■ **GOAL OF THE EXERCISE**
Copy the lines starting at the one that contains "Schema: each photo" and ending at the one that contains "0.533463, -0.841029, 1.193075]]", with every "photo" changed to "image" and nothing else altered. Leave the pictures out of your copy.

■ **DATA SHOWN**
■ ■ ■

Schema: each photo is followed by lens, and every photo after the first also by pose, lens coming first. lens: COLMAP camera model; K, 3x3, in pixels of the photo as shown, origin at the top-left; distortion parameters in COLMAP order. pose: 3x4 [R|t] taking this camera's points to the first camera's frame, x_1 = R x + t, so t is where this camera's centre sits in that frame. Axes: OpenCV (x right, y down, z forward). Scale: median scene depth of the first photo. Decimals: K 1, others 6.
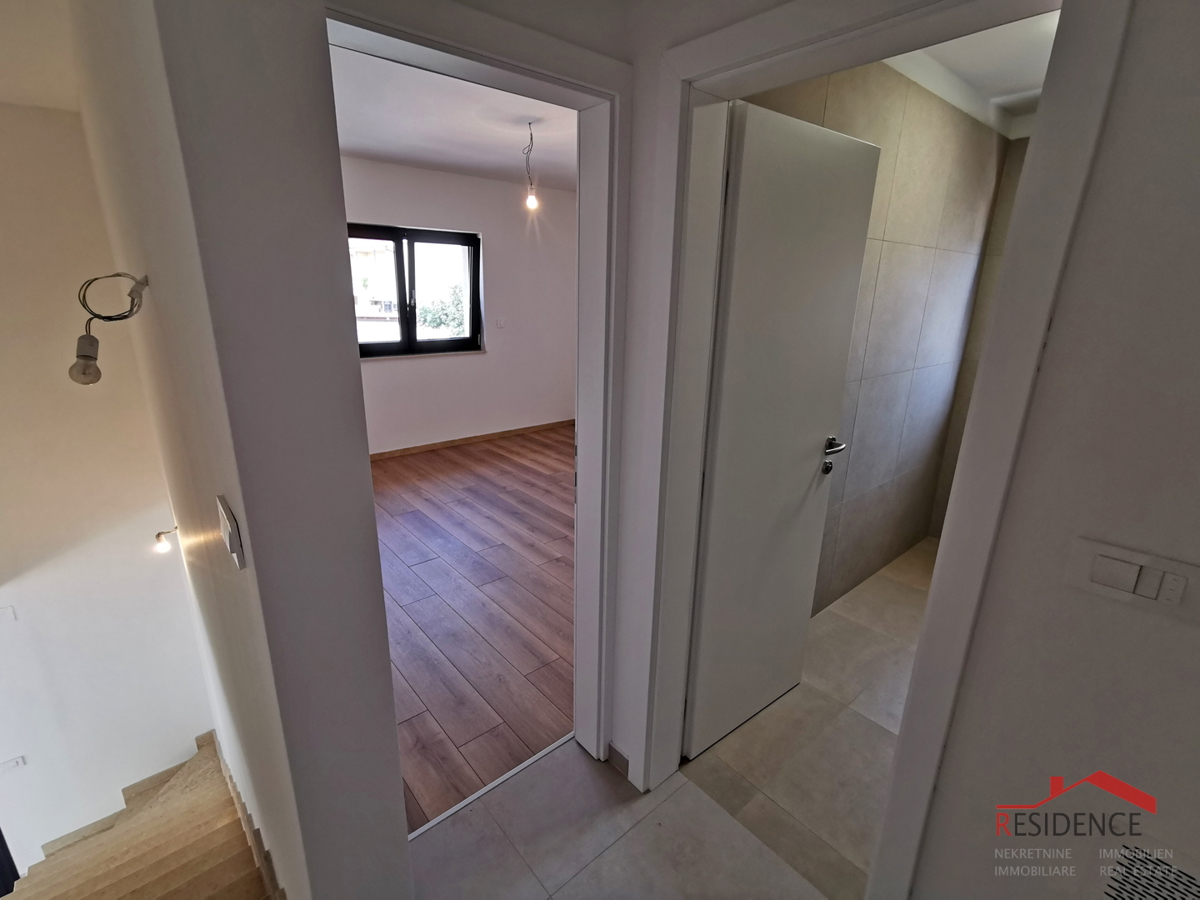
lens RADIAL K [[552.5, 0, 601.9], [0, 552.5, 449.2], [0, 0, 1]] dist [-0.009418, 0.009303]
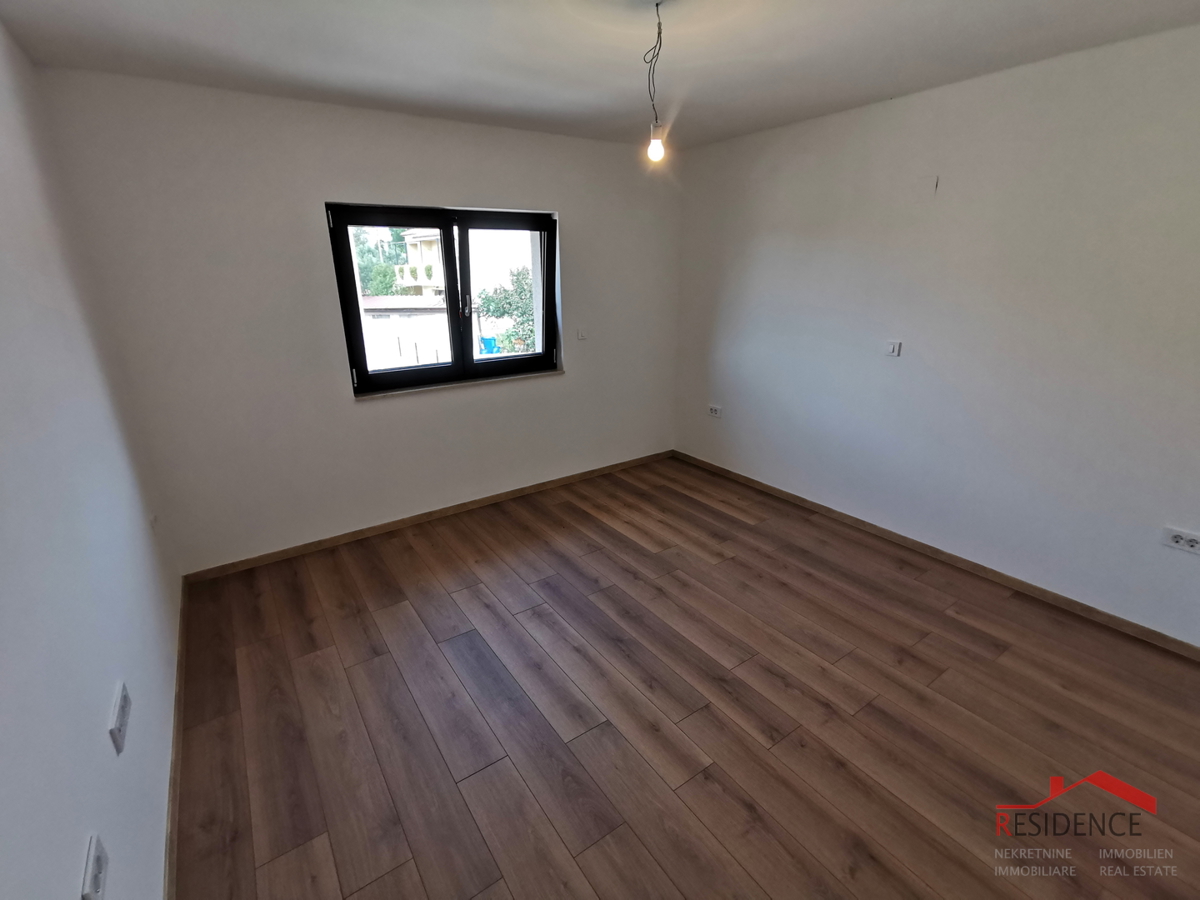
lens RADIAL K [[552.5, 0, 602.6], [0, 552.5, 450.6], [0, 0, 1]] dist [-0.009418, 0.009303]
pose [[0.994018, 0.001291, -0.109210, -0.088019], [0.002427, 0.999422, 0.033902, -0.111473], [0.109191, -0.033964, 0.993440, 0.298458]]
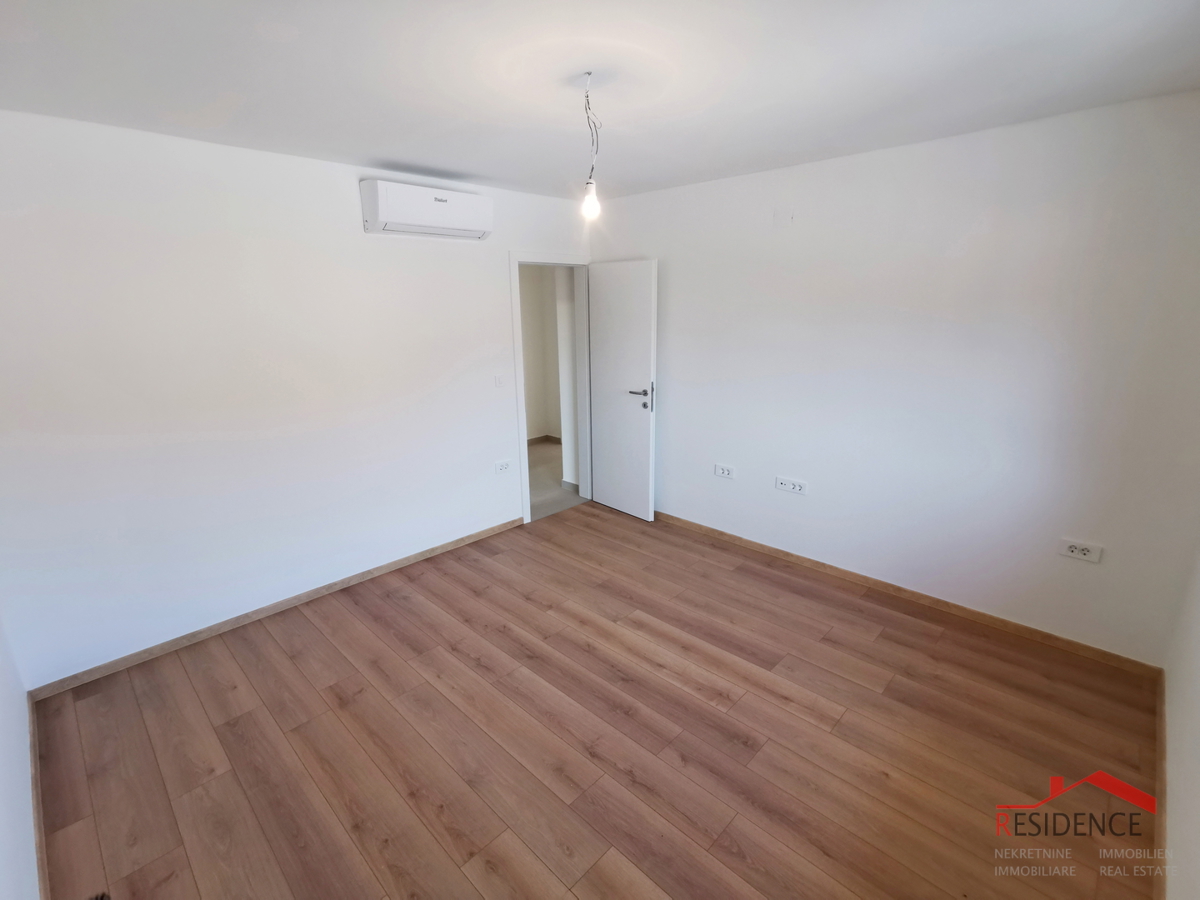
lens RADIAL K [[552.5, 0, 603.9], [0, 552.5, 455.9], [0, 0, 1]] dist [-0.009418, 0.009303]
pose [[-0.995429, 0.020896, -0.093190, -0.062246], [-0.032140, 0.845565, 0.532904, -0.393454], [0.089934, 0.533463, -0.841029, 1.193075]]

■ ■ ■

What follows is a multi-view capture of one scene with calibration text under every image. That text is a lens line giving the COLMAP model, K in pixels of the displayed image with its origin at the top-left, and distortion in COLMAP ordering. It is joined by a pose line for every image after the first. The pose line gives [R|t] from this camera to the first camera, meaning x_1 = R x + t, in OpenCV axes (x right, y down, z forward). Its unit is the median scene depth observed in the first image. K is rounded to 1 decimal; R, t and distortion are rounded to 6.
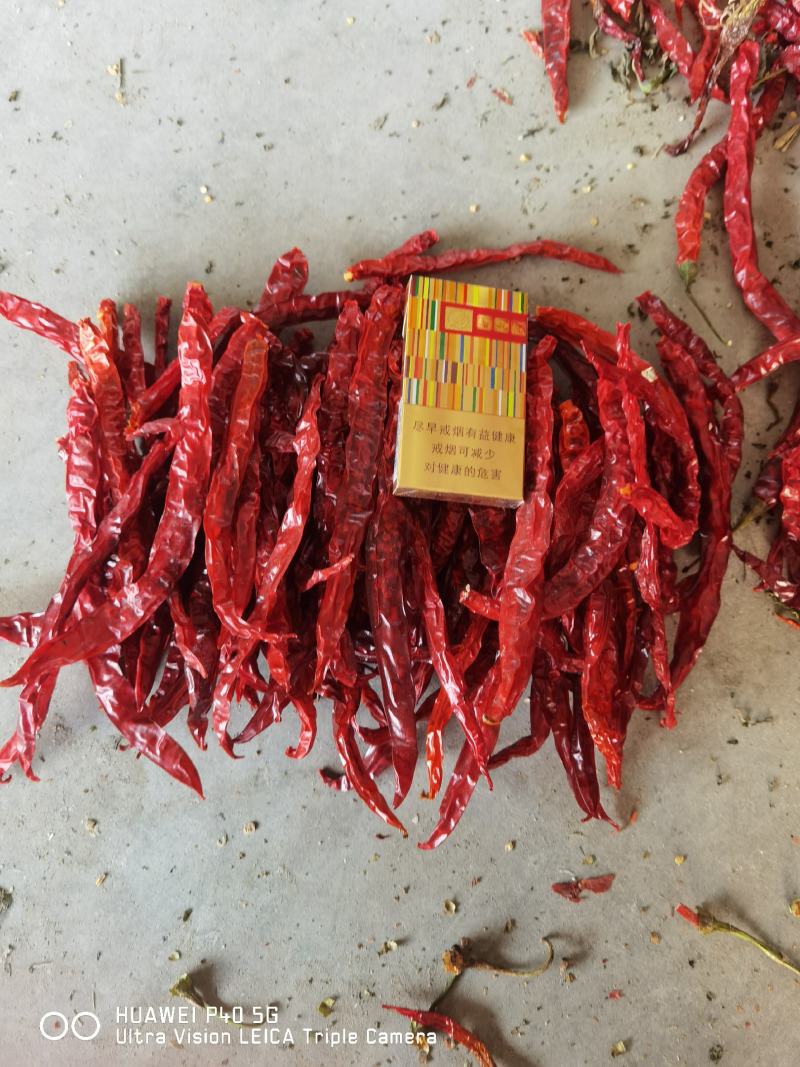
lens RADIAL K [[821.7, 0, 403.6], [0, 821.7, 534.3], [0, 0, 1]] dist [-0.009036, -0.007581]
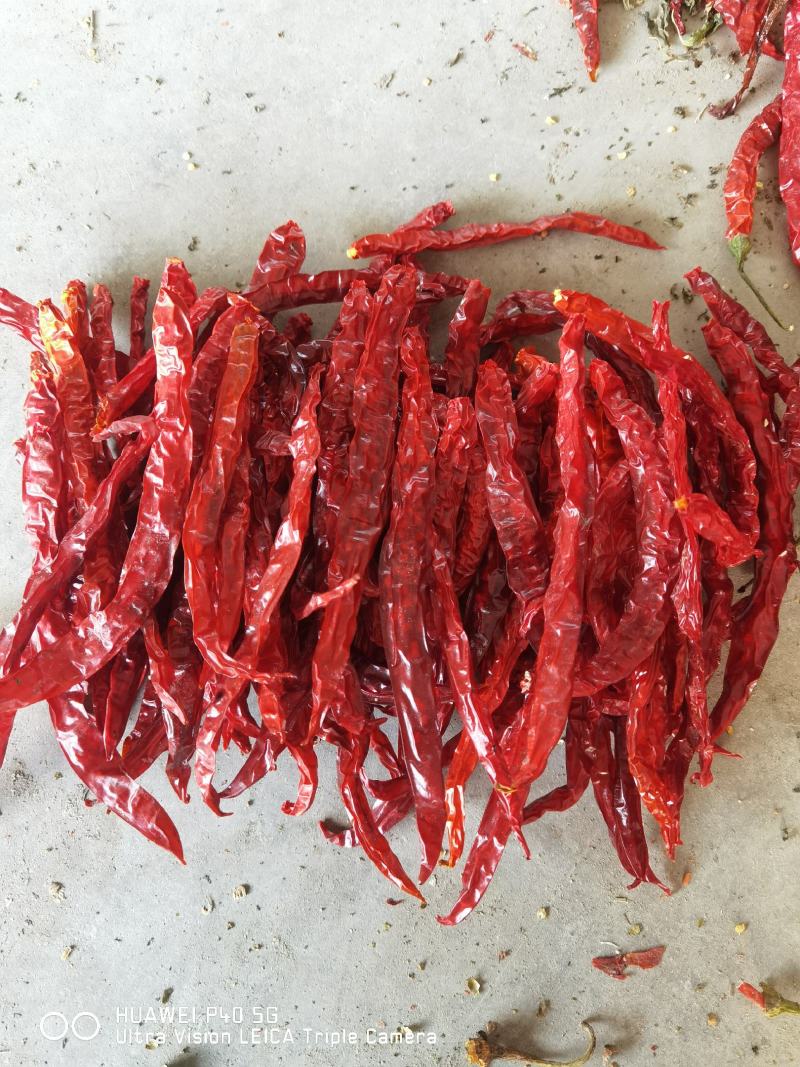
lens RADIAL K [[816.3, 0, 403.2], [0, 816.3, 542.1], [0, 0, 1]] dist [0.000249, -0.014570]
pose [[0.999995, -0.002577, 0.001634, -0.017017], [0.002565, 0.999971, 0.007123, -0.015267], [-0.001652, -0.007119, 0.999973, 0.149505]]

■ ■ ■

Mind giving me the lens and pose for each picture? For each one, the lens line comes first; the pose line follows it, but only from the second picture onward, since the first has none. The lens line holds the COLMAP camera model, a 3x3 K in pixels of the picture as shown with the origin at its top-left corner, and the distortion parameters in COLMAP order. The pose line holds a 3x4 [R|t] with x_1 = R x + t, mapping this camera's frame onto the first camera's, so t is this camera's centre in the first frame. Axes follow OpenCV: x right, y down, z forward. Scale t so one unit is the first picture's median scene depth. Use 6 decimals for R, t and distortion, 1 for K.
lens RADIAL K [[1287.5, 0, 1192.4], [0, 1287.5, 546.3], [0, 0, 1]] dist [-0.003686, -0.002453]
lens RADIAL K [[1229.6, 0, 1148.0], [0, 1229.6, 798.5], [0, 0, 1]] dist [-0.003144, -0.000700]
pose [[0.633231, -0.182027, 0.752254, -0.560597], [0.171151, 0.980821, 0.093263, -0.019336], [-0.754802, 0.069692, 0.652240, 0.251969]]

■ ■ ■

■ **RESPONSE**
Schema: each image is followed by lens, and every image after the first also by pose, lens coming first. lens: COLMAP camera model; K, 3x3, in pixels of the image as shown, origin at the top-left; distortion parameters in COLMAP order. pose: 3x4 [R|t] taking this camera's points to the first camera's frame, x_1 = R x + t, so t is where this camera's centre sits in that frame. Axes: OpenCV (x right, y down, z forward). Scale: median scene depth of the first image. Decimals: K 1, others 6.
lens RADIAL K [[552.5, 0, 601.9], [0, 552.5, 449.2], [0, 0, 1]] dist [-0.009418, 0.009303]
lens RADIAL K [[552.5, 0, 602.6], [0, 552.5, 450.6], [0, 0, 1]] dist [-0.009418, 0.009303]
pose [[0.994018, 0.001291, -0.109210, -0.088019], [0.002427, 0.999422, 0.033902, -0.111473], [0.109191, -0.033964, 0.993440, 0.298458]]
lens RADIAL K [[552.5, 0, 603.9], [0, 552.5, 455.9], [0, 0, 1]] dist [-0.009418, 0.009303]
pose [[-0.995429, 0.020896, -0.093190, -0.062246], [-0.032140, 0.845565, 0.532904, -0.393454], [0.089934, 0.533463, -0.841029, 1.193075]]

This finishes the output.